**Task brief**
Write out only the lines from the top of the listing below through the one with "वश्यकता है?", exactly as they stand, while keeping pictures out of the copy.

**Input for this task**
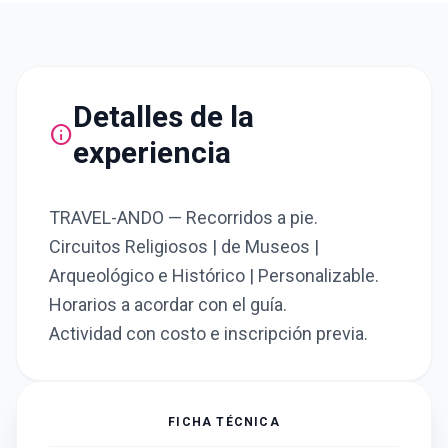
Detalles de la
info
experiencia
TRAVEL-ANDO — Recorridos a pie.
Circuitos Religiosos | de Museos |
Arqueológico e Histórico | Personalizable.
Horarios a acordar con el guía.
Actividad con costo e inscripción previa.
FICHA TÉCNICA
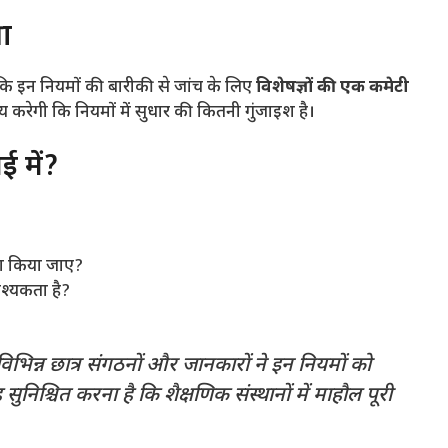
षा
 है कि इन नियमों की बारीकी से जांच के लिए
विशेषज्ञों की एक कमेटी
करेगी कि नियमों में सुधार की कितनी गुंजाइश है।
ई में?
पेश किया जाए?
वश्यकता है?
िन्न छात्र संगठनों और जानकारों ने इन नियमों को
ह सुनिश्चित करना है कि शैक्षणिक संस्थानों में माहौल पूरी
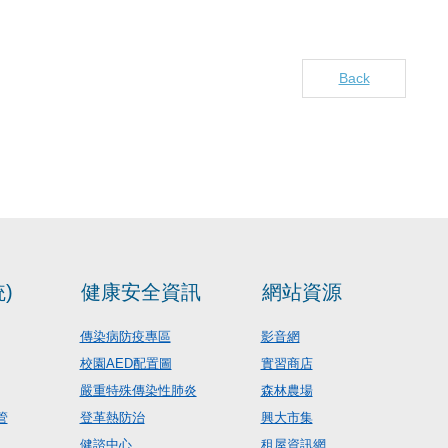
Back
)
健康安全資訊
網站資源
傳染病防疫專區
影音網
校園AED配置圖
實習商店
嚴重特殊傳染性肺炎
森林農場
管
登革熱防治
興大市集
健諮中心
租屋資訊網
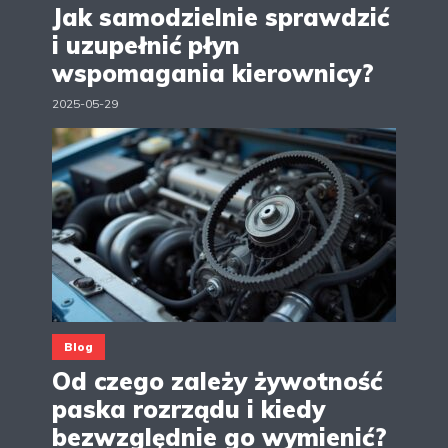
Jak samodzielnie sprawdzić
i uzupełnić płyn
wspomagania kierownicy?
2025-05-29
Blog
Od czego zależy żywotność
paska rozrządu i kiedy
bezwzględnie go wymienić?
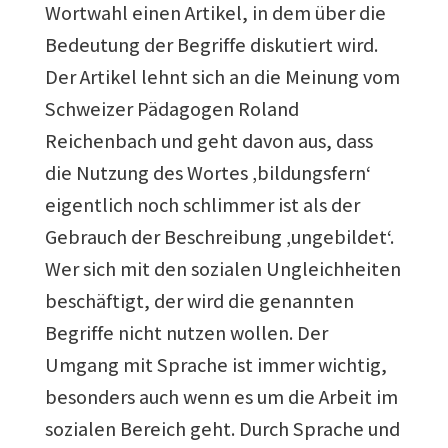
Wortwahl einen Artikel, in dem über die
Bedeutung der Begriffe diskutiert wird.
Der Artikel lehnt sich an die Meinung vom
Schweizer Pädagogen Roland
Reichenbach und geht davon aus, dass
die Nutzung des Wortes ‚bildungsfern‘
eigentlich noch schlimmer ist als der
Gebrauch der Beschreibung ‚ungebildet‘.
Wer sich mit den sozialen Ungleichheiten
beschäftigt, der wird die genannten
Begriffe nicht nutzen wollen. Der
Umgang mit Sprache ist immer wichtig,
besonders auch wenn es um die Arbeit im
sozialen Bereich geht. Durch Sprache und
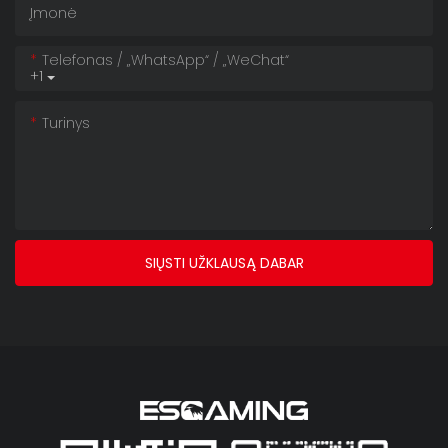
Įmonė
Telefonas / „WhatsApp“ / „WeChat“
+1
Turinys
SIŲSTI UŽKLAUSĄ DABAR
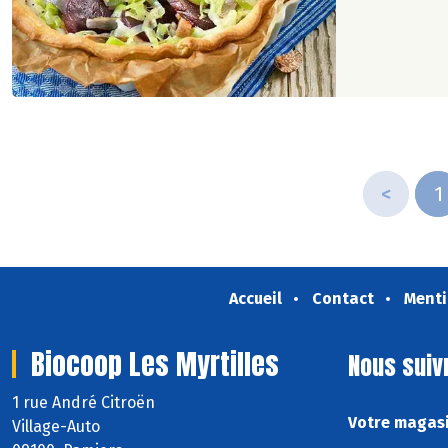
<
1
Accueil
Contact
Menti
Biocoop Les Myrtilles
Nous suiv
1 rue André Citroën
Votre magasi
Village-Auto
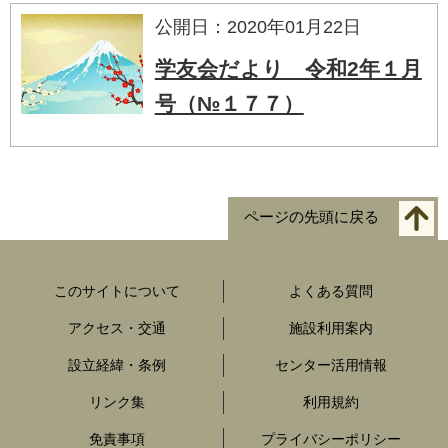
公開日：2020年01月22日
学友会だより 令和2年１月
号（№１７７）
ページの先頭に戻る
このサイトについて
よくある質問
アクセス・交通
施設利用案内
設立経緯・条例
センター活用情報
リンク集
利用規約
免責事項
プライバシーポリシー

**Response to this task**
Detalles de la
info
experiencia
TRAVEL-ANDO — Recorridos a pie.
Circuitos Religiosos | de Museos |
Arqueológico e Histórico | Personalizable.
Horarios a acordar con el guía.
Actividad con costo e inscripción previa.
FICHA TÉCNICA
षा
 है कि इन नियमों की बारीकी से जांच के लिए
विशेषज्ञों की एक कमेटी
करेगी कि नियमों में सुधार की कितनी गुंजाइश है।
ई में?
पेश किया जाए?
वश्यकता है?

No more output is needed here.